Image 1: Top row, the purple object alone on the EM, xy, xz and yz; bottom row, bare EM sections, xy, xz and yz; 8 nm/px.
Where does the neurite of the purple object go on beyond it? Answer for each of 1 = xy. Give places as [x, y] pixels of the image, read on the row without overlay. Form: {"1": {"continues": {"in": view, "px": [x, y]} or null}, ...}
==
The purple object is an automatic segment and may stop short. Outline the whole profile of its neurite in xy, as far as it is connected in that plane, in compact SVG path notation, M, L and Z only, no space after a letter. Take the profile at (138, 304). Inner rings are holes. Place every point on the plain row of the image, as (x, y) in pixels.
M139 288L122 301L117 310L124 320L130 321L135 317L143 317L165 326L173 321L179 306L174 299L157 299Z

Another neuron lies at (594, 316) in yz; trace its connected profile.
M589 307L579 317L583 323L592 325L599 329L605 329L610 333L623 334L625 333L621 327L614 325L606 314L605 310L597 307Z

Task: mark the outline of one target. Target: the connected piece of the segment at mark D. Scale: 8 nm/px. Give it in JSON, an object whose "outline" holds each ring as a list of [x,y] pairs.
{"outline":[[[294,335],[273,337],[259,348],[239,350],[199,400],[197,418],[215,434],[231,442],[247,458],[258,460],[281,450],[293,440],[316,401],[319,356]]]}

* [TASK DESCRIPTION]: Above are the entries. Copy exactly the part that opens with the line containing "Image 1: Top" and closes with the line containing "Where does the", and no more.

* [WORKED SOLUTION]:
Image 1: Top row, the purple object alone on the EM, xy, xz and yz; bottom row, bare EM sections, xy, xz and yz; 8 nm/px.
Where does the neurite of the purple object go on beyond it? Answer for each of 1 = xy. Give places as [x, y] pixels of the image, read on the row without overlay. Form: {"1": {"continues": {"in": view, "px": [x, y]} or null}, ...}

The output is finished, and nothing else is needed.